--- Supplied data ---
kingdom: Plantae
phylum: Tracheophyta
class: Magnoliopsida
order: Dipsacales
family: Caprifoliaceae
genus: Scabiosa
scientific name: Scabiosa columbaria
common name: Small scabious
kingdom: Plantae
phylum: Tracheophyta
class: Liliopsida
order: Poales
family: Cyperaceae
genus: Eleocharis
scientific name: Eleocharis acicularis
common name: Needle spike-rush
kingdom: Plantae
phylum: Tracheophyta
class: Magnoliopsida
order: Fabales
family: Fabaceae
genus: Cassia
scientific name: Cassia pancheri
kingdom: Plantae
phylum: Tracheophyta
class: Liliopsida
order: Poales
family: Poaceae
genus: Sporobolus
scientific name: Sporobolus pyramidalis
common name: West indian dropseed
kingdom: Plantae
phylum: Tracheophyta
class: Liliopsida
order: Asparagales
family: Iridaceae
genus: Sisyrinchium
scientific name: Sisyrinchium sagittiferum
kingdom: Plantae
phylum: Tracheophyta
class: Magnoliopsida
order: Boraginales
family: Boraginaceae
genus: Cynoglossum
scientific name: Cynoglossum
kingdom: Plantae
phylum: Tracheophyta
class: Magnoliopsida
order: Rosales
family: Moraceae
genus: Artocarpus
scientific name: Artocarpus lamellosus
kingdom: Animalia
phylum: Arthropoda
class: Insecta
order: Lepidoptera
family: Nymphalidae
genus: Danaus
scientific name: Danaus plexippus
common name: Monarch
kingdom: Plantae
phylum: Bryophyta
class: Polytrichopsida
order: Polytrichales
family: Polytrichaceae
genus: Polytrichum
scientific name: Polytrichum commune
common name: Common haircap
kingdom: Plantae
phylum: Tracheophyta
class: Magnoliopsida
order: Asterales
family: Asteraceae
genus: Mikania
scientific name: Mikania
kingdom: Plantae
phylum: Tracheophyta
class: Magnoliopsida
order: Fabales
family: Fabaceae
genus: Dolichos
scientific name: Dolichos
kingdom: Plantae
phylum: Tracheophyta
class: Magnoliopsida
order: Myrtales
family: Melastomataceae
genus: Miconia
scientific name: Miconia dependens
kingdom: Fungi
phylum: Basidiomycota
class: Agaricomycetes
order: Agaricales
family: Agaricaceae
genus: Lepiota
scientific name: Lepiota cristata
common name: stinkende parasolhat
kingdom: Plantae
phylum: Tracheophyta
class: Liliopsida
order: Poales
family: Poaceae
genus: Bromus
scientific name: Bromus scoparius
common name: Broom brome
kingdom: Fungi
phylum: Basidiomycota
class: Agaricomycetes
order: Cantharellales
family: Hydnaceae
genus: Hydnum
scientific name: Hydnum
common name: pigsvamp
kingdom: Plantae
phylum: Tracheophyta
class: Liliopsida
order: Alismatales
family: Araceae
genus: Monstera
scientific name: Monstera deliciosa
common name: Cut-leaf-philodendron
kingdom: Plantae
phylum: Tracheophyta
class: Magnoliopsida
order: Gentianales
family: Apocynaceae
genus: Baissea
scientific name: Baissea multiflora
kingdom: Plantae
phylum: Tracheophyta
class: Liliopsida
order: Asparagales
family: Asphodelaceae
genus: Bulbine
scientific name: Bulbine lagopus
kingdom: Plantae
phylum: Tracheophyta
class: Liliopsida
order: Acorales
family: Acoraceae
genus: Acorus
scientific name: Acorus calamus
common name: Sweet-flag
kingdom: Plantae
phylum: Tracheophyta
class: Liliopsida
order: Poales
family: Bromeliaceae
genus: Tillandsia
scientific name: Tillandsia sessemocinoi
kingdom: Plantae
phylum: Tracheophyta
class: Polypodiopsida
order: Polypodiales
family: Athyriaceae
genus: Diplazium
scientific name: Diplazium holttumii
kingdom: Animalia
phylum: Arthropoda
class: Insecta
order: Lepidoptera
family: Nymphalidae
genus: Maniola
---
Recast every line of the material above as a Markdown table with two columns, Row and Line. Put a row number in Row and the line's text in Line, and leave out any blank lines.

• **Result for this exercise**
| Row | Line |
|---|---|
| 1 | kingdom: Plantae |
| 2 | phylum: Tracheophyta |
| 3 | class: Magnoliopsida |
| 4 | order: Dipsacales |
| 5 | family: Caprifoliaceae |
| 6 | genus: Scabiosa |
| 7 | scientific name: Scabiosa columbaria |
| 8 | common name: Small scabious |
| 9 | kingdom: Plantae |
| 10 | phylum: Tracheophyta |
| 11 | class: Liliopsida |
| 12 | order: Poales |
| 13 | family: Cyperaceae |
| 14 | genus: Eleocharis |
| 15 | scientific name: Eleocharis acicularis |
| 16 | common name: Needle spike-rush |
| 17 | kingdom: Plantae |
| 18 | phylum: Tracheophyta |
| 19 | class: Magnoliopsida |
| 20 | order: Fabales |
| 21 | family: Fabaceae |
| 22 | genus: Cassia |
| 23 | scientific name: Cassia pancheri |
| 24 | kingdom: Plantae |
| 25 | phylum: Tracheophyta |
| 26 | class: Liliopsida |
| 27 | order: Poales |
| 28 | family: Poaceae |
| 29 | genus: Sporobolus |
| 30 | scientific name: Sporobolus pyramidalis |
| 31 | common name: West indian dropseed |
| 32 | kingdom: Plantae |
| 33 | phylum: Tracheophyta |
| 34 | class: Liliopsida |
| 35 | order: Asparagales |
| 36 | family: Iridaceae |
| 37 | genus: Sisyrinchium |
| 38 | scientific name: Sisyrinchium sagittiferum |
| 39 | kingdom: Plantae |
| 40 | phylum: Tracheophyta |
| 41 | class: Magnoliopsida |
| 42 | order: Boraginales |
| 43 | family: Boraginaceae |
| 44 | genus: Cynoglossum |
| 45 | scientific name: Cynoglossum |
| 46 | kingdom: Plantae |
| 47 | phylum: Tracheophyta |
| 48 | class: Magnoliopsida |
| 49 | order: Rosales |
| 50 | family: Moraceae |
| 51 | genus: Artocarpus |
| 52 | scientific name: Artocarpus lamellosus |
| 53 | kingdom: Animalia |
| 54 | phylum: Arthropoda |
| 55 | class: Insecta |
| 56 | order: Lepidoptera |
| 57 | family: Nymphalidae |
| 58 | genus: Danaus |
| 59 | scientific name: Danaus plexippus |
| 60 | common name: Monarch |
| 61 | kingdom: Plantae |
| 62 | phylum: Bryophyta |
| 63 | class: Polytrichopsida |
| 64 | order: Polytrichales |
| 65 | family: Polytrichaceae |
| 66 | genus: Polytrichum |
| 67 | scientific name: Polytrichum commune |
| 68 | common name: Common haircap |
| 69 | kingdom: Plantae |
| 70 | phylum: Tracheophyta |
| 71 | class: Magnoliopsida |
| 72 | order: Asterales |
| 73 | family: Asteraceae |
| 74 | genus: Mikania |
| 75 | scientific name: Mikania |
| 76 | kingdom: Plantae |
| 77 | phylum: Tracheophyta |
| 78 | class: Magnoliopsida |
| 79 | order: Fabales |
| 80 | family: Fabaceae |
| 81 | genus: Dolichos |
| 82 | scientific name: Dolichos |
| 83 | kingdom: Plantae |
| 84 | phylum: Tracheophyta |
| 85 | class: Magnoliopsida |
| 86 | order: Myrtales |
| 87 | family: Melastomataceae |
| 88 | genus: Miconia |
| 89 | scientific name: Miconia dependens |
| 90 | kingdom: Fungi |
| 91 | phylum: Basidiomycota |
| 92 | class: Agaricomycetes |
| 93 | order: Agaricales |
| 94 | family: Agaricaceae |
| 95 | genus: Lepiota |
| 96 | scientific name: Lepiota cristata |
| 97 | common name: stinkende parasolhat |
| 98 | kingdom: Plantae |
| 99 | phylum: Tracheophyta |
| 100 | class: Liliopsida |
| 101 | order: Poales |
| 102 | family: Poaceae |
| 103 | genus: Bromus |
| 104 | scientific name: Bromus scoparius |
| 105 | common name: Broom brome |
| 106 | kingdom: Fungi |
| 107 | phylum: Basidiomycota |
| 108 | class: Agaricomycetes |
| 109 | order: Cantharellales |
| 110 | family: Hydnaceae |
| 111 | genus: Hydnum |
| 112 | scientific name: Hydnum |
| 113 | common name: pigsvamp |
| 114 | kingdom: Plantae |
| 115 | phylum: Tracheophyta |
| 116 | class: Liliopsida |
| 117 | order: Alismatales |
| 118 | family: Araceae |
| 119 | genus: Monstera |
| 120 | scientific name: Monstera deliciosa |
| 121 | common name: Cut-leaf-philodendron |
| 122 | kingdom: Plantae |
| 123 | phylum: Tracheophyta |
| 124 | class: Magnoliopsida |
| 125 | order: Gentianales |
| 126 | family: Apocynaceae |
| 127 | genus: Baissea |
| 128 | scientific name: Baissea multiflora |
| 129 | kingdom: Plantae |
| 130 | phylum: Tracheophyta |
| 131 | class: Liliopsida |
| 132 | order: Asparagales |
| 133 | family: Asphodelaceae |
| 134 | genus: Bulbine |
| 135 | scientific name: Bulbine lagopus |
| 136 | kingdom: Plantae |
| 137 | phylum: Tracheophyta |
| 138 | class: Liliopsida |
| 139 | order: Acorales |
| 140 | family: Acoraceae |
| 141 | genus: Acorus |
| 142 | scientific name: Acorus calamus |
| 143 | common name: Sweet-flag |
| 144 | kingdom: Plantae |
| 145 | phylum: Tracheophyta |
| 146 | class: Liliopsida |
| 147 | order: Poales |
| 148 | family: Bromeliaceae |
| 149 | genus: Tillandsia |
| 150 | scientific name: Tillandsia sessemocinoi |
| 151 | kingdom: Plantae |
| 152 | phylum: Tracheophyta |
| 153 | class: Polypodiopsida |
| 154 | order: Polypodiales |
| 155 | family: Athyriaceae |
| 156 | genus: Diplazium |
| 157 | scientific name: Diplazium holttumii |
| 158 | kingdom: Animalia |
| 159 | phylum: Arthropoda |
| 160 | class: Insecta |
| 161 | order: Lepidoptera |
| 162 | family: Nymphalidae |
| 163 | genus: Maniola |